The closest given property I have that looks like that is L[e^-atf(t)] = F(s + a) otherwise I don't have it.

I would say a is either 16 or 4 and F(s) = 1/(s² + 6s + 9)

You have$$
{\mathcal L}^{-1} \frac 1 {(s+3)^2+4^2}$$that you are trying to calculate and you have the formula$$
{\mathcal L}^{-1} F(s+a) = e^{-at}{\mathcal L}^{-1}F(s)$$and you think $a=4$ or $a=16$? If you are going to use that formua don't you have to have$$
F(s+a) = \frac 1 {(s+3)^2+4^2}$$Think again about what $a$ is and what $F(s)$ is in your problem. You have to figure that out to use the right side of the formula.

 

[Color_of_Cyan]

You have$$
{\mathcal L}^{-1} \frac 1 {(s+3)^2+4^2}$$that you are trying to calculate and you have the formula$$
{\mathcal L}^{-1} F(s+a) = e^{-at}{\mathcal L}^{-1}F(s)$$and you think $a=4$ or $a=16$? If you are going to use that formua don't you have to have$$
F(s+a) = \frac 1 {(s+3)^2+4^2}$$Think again about what $a$ is and what $F(s)$ is in your problem. You have to figure that out to use the right side of the formula.

Well okay, to review, F(s+a) means whatever F(s+a) is equal to is a function of 2 variables then? (It's like, I need a time machine when reviewing all of this. Or maybe just a better moment to think more about it). All I am doing first is finding the function F(s) then?

I think it is this:

$$ F(s) = \frac {1} {(s^{2} + a^{2})} $$

with a = 4,

That formula was not on my list of properties, but thanks for telling me.

 

[LCKurtz]

You still don't have it. You have$$F(s+a) = \frac 1 {(s+3)^2 + 16}$$It should be obvious to you that in this setting $a=3$ and$$F(s) = \frac 1 {s^2+16}$$ So the formula gives you$$
\mathcal L^{-1}\frac 1 {(s+3)^2 + 16} = e^{-3t}\mathcal L^{-1}\frac 1 {s^2 + 16}$$Hopefully you can finish it now with the table. I'm coming very close to violating forum rules by working the whole problem for you.

 

[Color_of_Cyan]

You still don't have it.
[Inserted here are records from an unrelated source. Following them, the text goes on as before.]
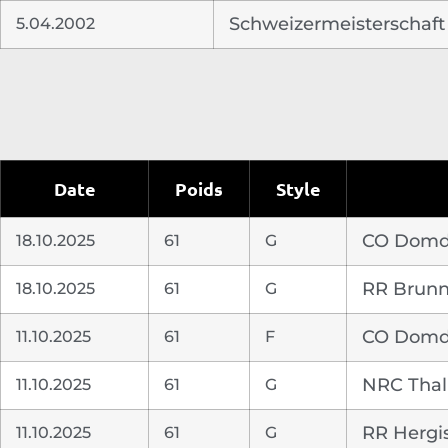
5.04.2002
Schweizermeisterschaft
Date
Poids
Style
18.10.2025
61
G
CO Domdi
18.10.2025
61
G
RR Brun
11.10.2025
61
F
CO Domdi
11.10.2025
61
G
NRC Thal
11.10.2025
61
G
RR Hergi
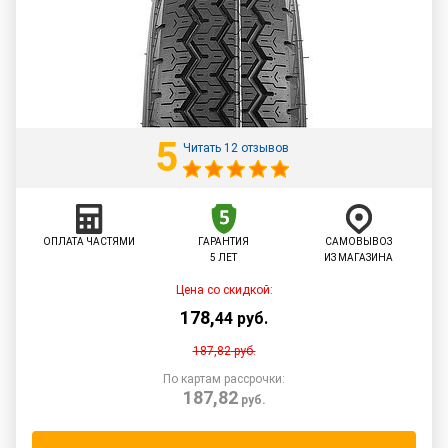
5
Читать 12 отзывов
ОПЛАТА ЧАСТЯМИ
ГАРАНТИЯ
САМОВЫВОЗ
5 ЛЕТ
ИЗ МАГАЗИНА
Цена со скидкой:
178
,
44
руб.
187,82
руб.
По картам рассрочки:
187,82
руб.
You have$$F(s+a) = \frac 1 {(s+3)^2 + 16}$$It should be obvious to you that in this setting $a=3$ and$$F(s) = \frac 1 {s^2+16}$$

Is it only because the 16 was from completing the square (and so it becomes part of the function)? And a is only what you have grouped inside with 's'? It was very confusing.
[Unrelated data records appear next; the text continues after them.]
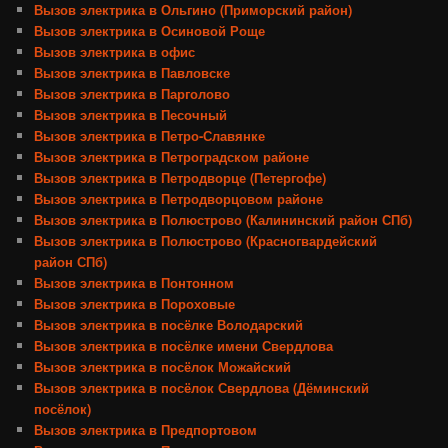
Вызов электрика в Ольгино (Приморский район)
Вызов электрика в Осиновой Роще
Вызов электрика в офис
Вызов электрика в Павловске
Вызов электрика в Парголово
Вызов электрика в Песочный
Вызов электрика в Петро-Славянке
Вызов электрика в Петроградском районе
Вызов электрика в Петродворце (Петергофе)
Вызов электрика в Петродворцовом районе
Вызов электрика в Полюстрово (Калининский район СПб)
Вызов электрика в Полюстрово (Красногвардейский
район СПб)
Вызов электрика в Понтонном
Вызов электрика в Пороховые
Вызов электрика в посёлке Володарский
Вызов электрика в посёлке имени Свердлова
Вызов электрика в посёлок Можайский
Вызов электрика в посёлок Свердлова (Дёминский
посёлок)
Вызов электрика в Предпортовом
The only close property I had to the one you gave for that was this

$$ L[e^{-at}f(t)] = F(s + a) $$

Is it really the same thing then? This is important; I do not have any property given that exclusively says 'L^-1'

Moving on though. You get the result, but you still have ANOTHER function F(s) to transform? And it seems I still need more than the table (or maybe just more help understanding the notation of it which has been very alien to me); I can't just do: b/(s² + b²) ---> sin(bt) yet?

Can I say that L^-11/(s² + 16) transforms to 4sin(4t)?

 

[Mark44]

Is it only because the 16 was from completing the square (and so it becomes part of the function)? And a is only what you have grouped inside with 's'? It was very confusing.

It's probably much simpler than you seem to be thinking.

If F(s) = $\frac{s}{s^2 + 1}$ then F(s + 2) = $\frac{s + 2}{(s + 2)^2 + 1}$
What you need to do is to recognize the basic underlying function F, and what the formulas look like with a variety of horizontal translations. I.e., the difference between F(s) and F(s + a), for example. A lot of the work in working with the tables is to put what you're starting with in a form that matches a row in your table.

The only close property I had to the one you gave for that was this

$$ L[e^{-at}f(t)] = F(s + a) $$

Is it really the same thing then? This is important; I do not have any property given that exclusively says 'L^-1'

Moving on though. You get the result, but you still have ANOTHER function F(s) to transform? And it seems I still need more than the table (or maybe just more help understanding the notation of it which has been very alien to me); I can't just do: b/(s² + b²) ---> sin(bt) yet?

Can I say that L^-11/(s² + 16) transforms to 4sin(4t)?